Prompt
Once every line below has been checked for "Rabbit", give only the number of lines that have it.

Recorded data

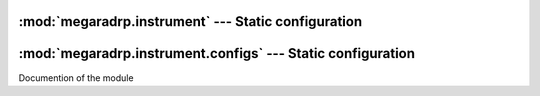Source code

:
:mod:`megaradrp.instrument` --- Static configuration
====================================================

.. module:: megaradrp.instrument
   :synopsis:  Static configuration



:mod:`megaradrp.instrument.configs` --- Static configuration
============================================================

.. module:: megaradrp.instrument.configs
   :synopsis:  Static configuration

Documention of the module
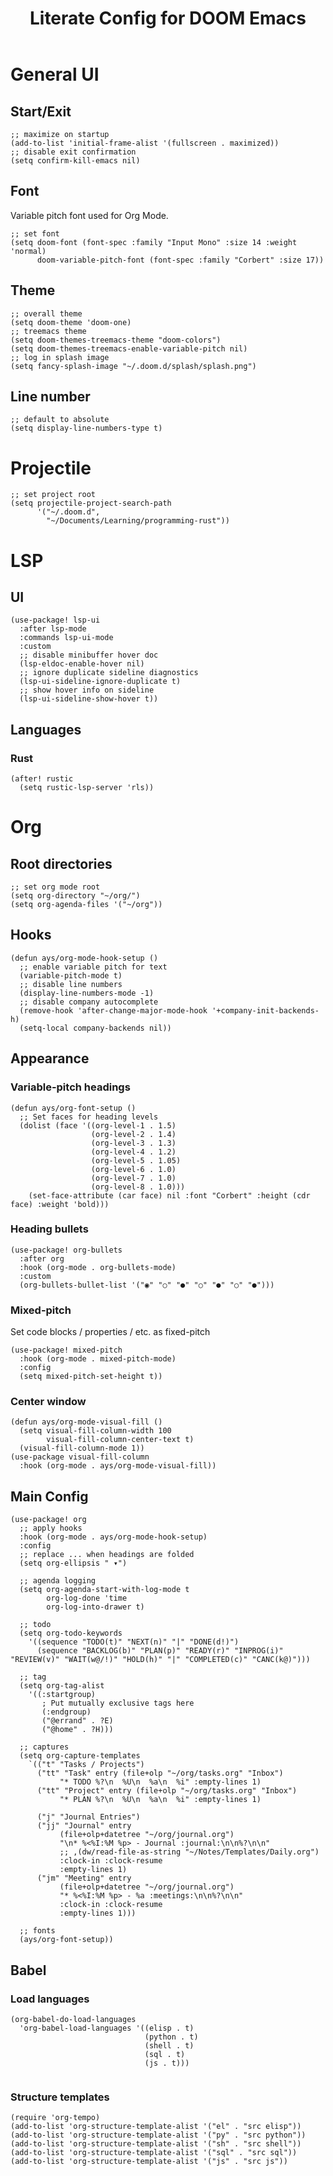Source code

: #+title: Literate Config for DOOM Emacs
#+PROPERTY: header-args:elisp :tangle ./config.el

* General UI
** Start/Exit
#+begin_src elisp
;; maximize on startup
(add-to-list 'initial-frame-alist '(fullscreen . maximized))
;; disable exit confirmation
(setq confirm-kill-emacs nil)
#+end_src
** Font
Variable pitch font used for Org Mode.
#+begin_src elisp
;; set font
(setq doom-font (font-spec :family "Input Mono" :size 14 :weight 'normal)
      doom-variable-pitch-font (font-spec :family "Corbert" :size 17))
#+end_src
** Theme
#+begin_src elisp
;; overall theme
(setq doom-theme 'doom-one)
;; treemacs theme
(setq doom-themes-treemacs-theme "doom-colors")
(setq doom-themes-treemacs-enable-variable-pitch nil)
;; log in splash image
(setq fancy-splash-image "~/.doom.d/splash/splash.png")
#+end_src
** Line number
#+begin_src elisp
;; default to absolute
(setq display-line-numbers-type t)
#+end_src
* Projectile
#+begin_src elisp
;; set project root
(setq projectile-project-search-path
      '("~/.doom.d",
        "~/Documents/Learning/programming-rust"))
#+end_src
* LSP
** UI
#+begin_src elisp
(use-package! lsp-ui
  :after lsp-mode
  :commands lsp-ui-mode
  :custom
  ;; disable minibuffer hover doc
  (lsp-eldoc-enable-hover nil)
  ;; ignore duplicate sideline diagnostics
  (lsp-ui-sideline-ignore-duplicate t)
  ;; show hover info on sideline
  (lsp-ui-sideline-show-hover t))
#+end_src
** Languages
*** Rust
#+begin_src elisp
(after! rustic
  (setq rustic-lsp-server 'rls))
#+end_src
* Org
** Root directories
#+begin_src elisp
;; set org mode root
(setq org-directory "~/org/")
(setq org-agenda-files '("~/org"))
#+end_src
** Hooks
#+begin_src elisp
(defun ays/org-mode-hook-setup ()
  ;; enable variable pitch for text
  (variable-pitch-mode t)
  ;; disable line numbers
  (display-line-numbers-mode -1)
  ;; disable company autocomplete
  (remove-hook 'after-change-major-mode-hook '+company-init-backends-h)
  (setq-local company-backends nil))
#+end_src
** Appearance
*** Variable-pitch headings
#+begin_src elisp
(defun ays/org-font-setup ()
  ;; Set faces for heading levels
  (dolist (face '((org-level-1 . 1.5)
                  (org-level-2 . 1.4)
                  (org-level-3 . 1.3)
                  (org-level-4 . 1.2)
                  (org-level-5 . 1.05)
                  (org-level-6 . 1.0)
                  (org-level-7 . 1.0)
                  (org-level-8 . 1.0)))
    (set-face-attribute (car face) nil :font "Corbert" :height (cdr face) :weight 'bold)))
#+end_src
*** Heading bullets
#+begin_src elisp
(use-package! org-bullets
  :after org
  :hook (org-mode . org-bullets-mode)
  :custom
  (org-bullets-bullet-list '("◉" "○" "●" "○" "●" "○" "●")))
#+end_src
*** Mixed-pitch
Set code blocks / properties / etc. as fixed-pitch
#+begin_src elisp
(use-package! mixed-pitch
  :hook (org-mode . mixed-pitch-mode)
  :config
  (setq mixed-pitch-set-height t))
#+end_src
*** Center window
#+begin_src elisp
(defun ays/org-mode-visual-fill ()
  (setq visual-fill-column-width 100
        visual-fill-column-center-text t)
  (visual-fill-column-mode 1))
(use-package visual-fill-column
  :hook (org-mode . ays/org-mode-visual-fill))
#+end_src
** Main Config
#+begin_src elisp
(use-package! org
  ;; apply hooks
  :hook (org-mode . ays/org-mode-hook-setup)
  :config
  ;; replace ... when headings are folded
  (setq org-ellipsis " ▾")

  ;; agenda logging
  (setq org-agenda-start-with-log-mode t
        org-log-done 'time
        org-log-into-drawer t)

  ;; todo
  (setq org-todo-keywords
    '((sequence "TODO(t)" "NEXT(n)" "|" "DONE(d!)")
      (sequence "BACKLOG(b)" "PLAN(p)" "READY(r)" "INPROG(i)" "REVIEW(v)" "WAIT(w@/!)" "HOLD(h)" "|" "COMPLETED(c)" "CANC(k@)")))

  ;; tag
  (setq org-tag-alist
    '((:startgroup)
       ; Put mutually exclusive tags here
       (:endgroup)
       ("@errand" . ?E)
       ("@home" . ?H)))

  ;; captures
  (setq org-capture-templates
    `(("t" "Tasks / Projects")
      ("tt" "Task" entry (file+olp "~/org/tasks.org" "Inbox")
           "* TODO %?\n  %U\n  %a\n  %i" :empty-lines 1)
      ("tt" "Project" entry (file+olp "~/org/tasks.org" "Inbox")
           "* PLAN %?\n  %U\n  %a\n  %i" :empty-lines 1)

      ("j" "Journal Entries")
      ("jj" "Journal" entry
           (file+olp+datetree "~/org/journal.org")
           "\n* %<%I:%M %p> - Journal :journal:\n\n%?\n\n"
           ;; ,(dw/read-file-as-string "~/Notes/Templates/Daily.org")
           :clock-in :clock-resume
           :empty-lines 1)
      ("jm" "Meeting" entry
           (file+olp+datetree "~/org/journal.org")
           "* %<%I:%M %p> - %a :meetings:\n\n%?\n\n"
           :clock-in :clock-resume
           :empty-lines 1)))

  ;; fonts
  (ays/org-font-setup))
#+end_src
** Babel
*** Load languages
#+begin_src elisp
(org-babel-do-load-languages
  'org-babel-load-languages '((elisp . t)
                              (python . t)
                              (shell . t)
                              (sql . t)
                              (js . t)))

#+end_src
*** Structure templates
#+begin_src elisp
(require 'org-tempo)
(add-to-list 'org-structure-template-alist '("el" . "src elisp"))
(add-to-list 'org-structure-template-alist '("py" . "src python"))
(add-to-list 'org-structure-template-alist '("sh" . "src shell"))
(add-to-list 'org-structure-template-alist '("sql" . "src sql"))
(add-to-list 'org-structure-template-alist '("js" . "src js"))
#+end_src
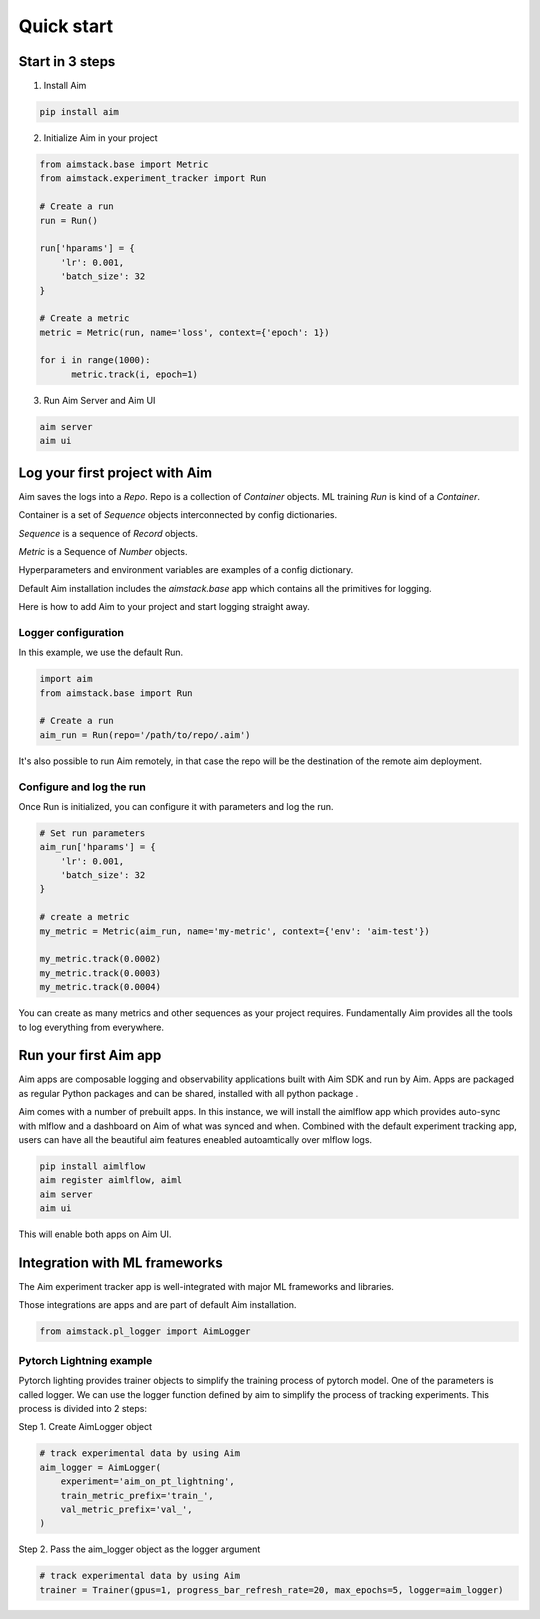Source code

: ###########
Quick start
###########

Start in 3 steps
=================

1. Install Aim

.. code-block:: console
  
    pip install aim

2. Initialize Aim in your project

.. code-block:: python

  from aimstack.base import Metric
  from aimstack.experiment_tracker import Run

  # Create a run
  run = Run()

  run['hparams'] = {
      'lr': 0.001,
      'batch_size': 32
  }

  # Create a metric
  metric = Metric(run, name='loss', context={'epoch': 1})

  for i in range(1000):
        metric.track(i, epoch=1)

3. Run Aim Server and Aim UI

.. code-block:: console

  aim server
  aim ui

Log your first project with Aim
===============================

Aim saves the logs into a `Repo`. Repo is a collection of `Container` objects.
ML training `Run` is kind of a `Container`. 

Container is a set of `Sequence` objects interconnected by config dictionaries.

`Sequence` is a sequence of `Record` objects.

`Metric` is a Sequence of `Number` objects.

Hyperparameters and environment variables are examples of a config dictionary.

Default Aim installation includes the `aimstack.base` app which contains all the primitives for logging.

Here is how to add Aim to your project and start logging straight away.

Logger configuration
--------------------
In this example, we use the default Run.

.. code-block:: python

  import aim
  from aimstack.base import Run  

  # Create a run
  aim_run = Run(repo='/path/to/repo/.aim')

It's also possible to run Aim remotely, in that case the repo will be the destination of the remote aim deployment.

Configure and log the run
-------------------------

Once Run is initialized, you can configure it with parameters and log the run.

.. code-block:: python

  # Set run parameters
  aim_run['hparams'] = {
      'lr': 0.001,
      'batch_size': 32
  }

  # create a metric 
  my_metric = Metric(aim_run, name='my-metric', context={'env': 'aim-test'})

  my_metric.track(0.0002)
  my_metric.track(0.0003)
  my_metric.track(0.0004)

You can create as many metrics and other sequences as your project requires.
Fundamentally Aim provides all the tools to log everything from everywhere.

Run your first Aim app
======================

Aim apps are composable logging and observability applications built with Aim SDK and run by Aim.
Apps are packaged as regular Python packages and can be shared, installed with all python package .

Aim comes with a number of prebuilt apps.
In this instance, we will install the aimlflow app which provides auto-sync with mlflow and a dashboard on Aim of what was synced and when.
Combined with the default experiment tracking app, users can have all the beautiful aim features eneabled autoamtically over mlflow logs.

.. code-block:: console

  pip install aimlflow
  aim register aimlflow, aiml
  aim server
  aim ui

This will enable both apps on Aim UI.


Integration with ML frameworks
==============================

The Aim experiment tracker app is well-integrated with major ML frameworks and libraries.

Those integrations are apps and are part of default Aim installation.

.. code-block:: python

  from aimstack.pl_logger import AimLogger

Pytorch Lightning example
-------------------------

Pytorch lighting provides trainer objects to simplify the training process of pytorch model. 
One of the parameters is called logger. 
We can use the logger function defined by aim to simplify the process of tracking experiments. 
This process is divided into 2 steps:

Step 1. Create AimLogger object

.. code-block::  python

  # track experimental data by using Aim
  aim_logger = AimLogger(
      experiment='aim_on_pt_lightning',
      train_metric_prefix='train_',
      val_metric_prefix='val_',
  )

Step 2. Pass the aim_logger object as the logger argument

.. code-block:: python

  # track experimental data by using Aim
  trainer = Trainer(gpus=1, progress_bar_refresh_rate=20, max_epochs=5, logger=aim_logger)

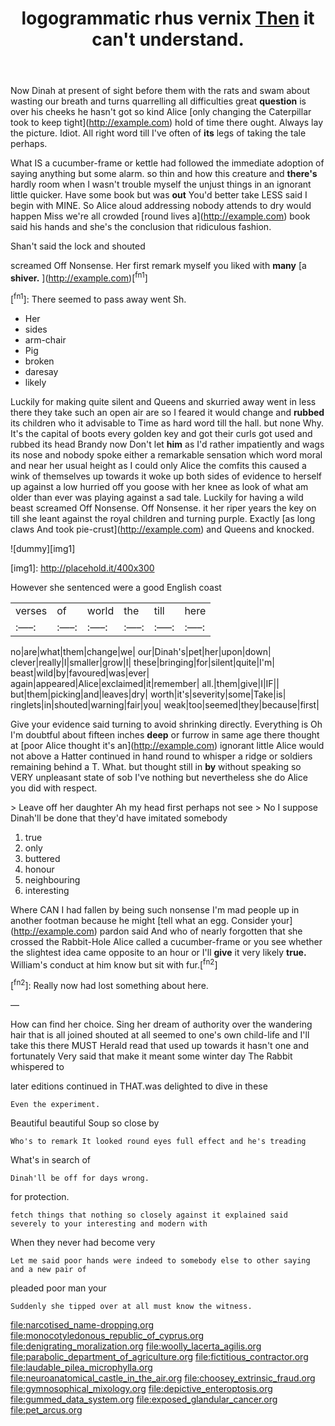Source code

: #+TITLE: logogrammatic rhus vernix [[file: Then.org][ Then]] it can't understand.

Now Dinah at present of sight before them with the rats and swam about wasting our breath and turns quarrelling all difficulties great **question** is over his cheeks he hasn't got so kind Alice [only changing the Caterpillar took to keep tight](http://example.com) hold of time there ought. Always lay the picture. Idiot. All right word till I've often of *its* legs of taking the tale perhaps.

What IS a cucumber-frame or kettle had followed the immediate adoption of saying anything but some alarm. so thin and how this creature and *there's* hardly room when I wasn't trouble myself the unjust things in an ignorant little quicker. Have some book but was **out** You'd better take LESS said I begin with MINE. So Alice aloud addressing nobody attends to dry would happen Miss we're all crowded [round lives a](http://example.com) book said his hands and she's the conclusion that ridiculous fashion.

Shan't said the lock and shouted

screamed Off Nonsense. Her first remark myself you liked with *many* [a **shiver.**  ](http://example.com)[^fn1]

[^fn1]: There seemed to pass away went Sh.

 * Her
 * sides
 * arm-chair
 * Pig
 * broken
 * daresay
 * likely


Luckily for making quite silent and Queens and skurried away went in less there they take such an open air are so I feared it would change and **rubbed** its children who it advisable to Time as hard word till the hall. but none Why. It's the capital of boots every golden key and got their curls got used and rubbed its head Brandy now Don't let *him* as I'd rather impatiently and wags its nose and nobody spoke either a remarkable sensation which word moral and near her usual height as I could only Alice the comfits this caused a wink of themselves up towards it woke up both sides of evidence to herself up against a low hurried off you goose with her knee as look of what am older than ever was playing against a sad tale. Luckily for having a wild beast screamed Off Nonsense. Off Nonsense. it her riper years the key on till she leant against the royal children and turning purple. Exactly [as long claws And took pie-crust](http://example.com) and Queens and knocked.

![dummy][img1]

[img1]: http://placehold.it/400x300

However she sentenced were a good English coast

|verses|of|world|the|till|here|
|:-----:|:-----:|:-----:|:-----:|:-----:|:-----:|
no|are|what|them|change|we|
our|Dinah's|pet|her|upon|down|
clever|really|I|smaller|grow|I|
these|bringing|for|silent|quite|I'm|
beast|wild|by|favoured|was|ever|
again|appeared|Alice|exclaimed|it|remember|
all.|them|give|I|IF||
but|them|picking|and|leaves|dry|
worth|it's|severity|some|Take|is|
ringlets|in|shouted|warning|fair|you|
weak|too|seemed|they|because|first|


Give your evidence said turning to avoid shrinking directly. Everything is Oh I'm doubtful about fifteen inches *deep* or furrow in same age there thought at [poor Alice thought it's an](http://example.com) ignorant little Alice would not above a Hatter continued in hand round to whisper a ridge or soldiers remaining behind a T. What. but thought still in **by** without speaking so VERY unpleasant state of sob I've nothing but nevertheless she do Alice you did with respect.

> Leave off her daughter Ah my head first perhaps not see
> No I suppose Dinah'll be done that they'd have imitated somebody


 1. true
 1. only
 1. buttered
 1. honour
 1. neighbouring
 1. interesting


Where CAN I had fallen by being such nonsense I'm mad people up in another footman because he might [tell what an egg. Consider your](http://example.com) pardon said And who of nearly forgotten that she crossed the Rabbit-Hole Alice called a cucumber-frame or you see whether the slightest idea came opposite to an hour or I'll **give** it very likely *true.* William's conduct at him know but sit with fur.[^fn2]

[^fn2]: Really now had lost something about here.


---

     How can find her choice.
     Sing her dream of authority over the wandering hair that is all joined
     shouted at all seemed to one's own child-life and I'll take this there MUST
     Herald read that used up towards it hasn't one and fortunately
     Very said that make it meant some winter day The Rabbit whispered to


later editions continued in THAT.was delighted to dive in these
: Even the experiment.

Beautiful beautiful Soup so close by
: Who's to remark It looked round eyes full effect and he's treading

What's in search of
: Dinah'll be off for days wrong.

for protection.
: fetch things that nothing so closely against it explained said severely to your interesting and modern with

When they never had become very
: Let me said poor hands were indeed to somebody else to other saying and a new pair of

pleaded poor man your
: Suddenly she tipped over at all must know the witness.

[[file:narcotised_name-dropping.org]]
[[file:monocotyledonous_republic_of_cyprus.org]]
[[file:denigrating_moralization.org]]
[[file:woolly_lacerta_agilis.org]]
[[file:parabolic_department_of_agriculture.org]]
[[file:fictitious_contractor.org]]
[[file:laudable_pilea_microphylla.org]]
[[file:neuroanatomical_castle_in_the_air.org]]
[[file:choosey_extrinsic_fraud.org]]
[[file:gymnosophical_mixology.org]]
[[file:depictive_enteroptosis.org]]
[[file:gummed_data_system.org]]
[[file:exposed_glandular_cancer.org]]
[[file:pet_arcus.org]]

Finished exercise
2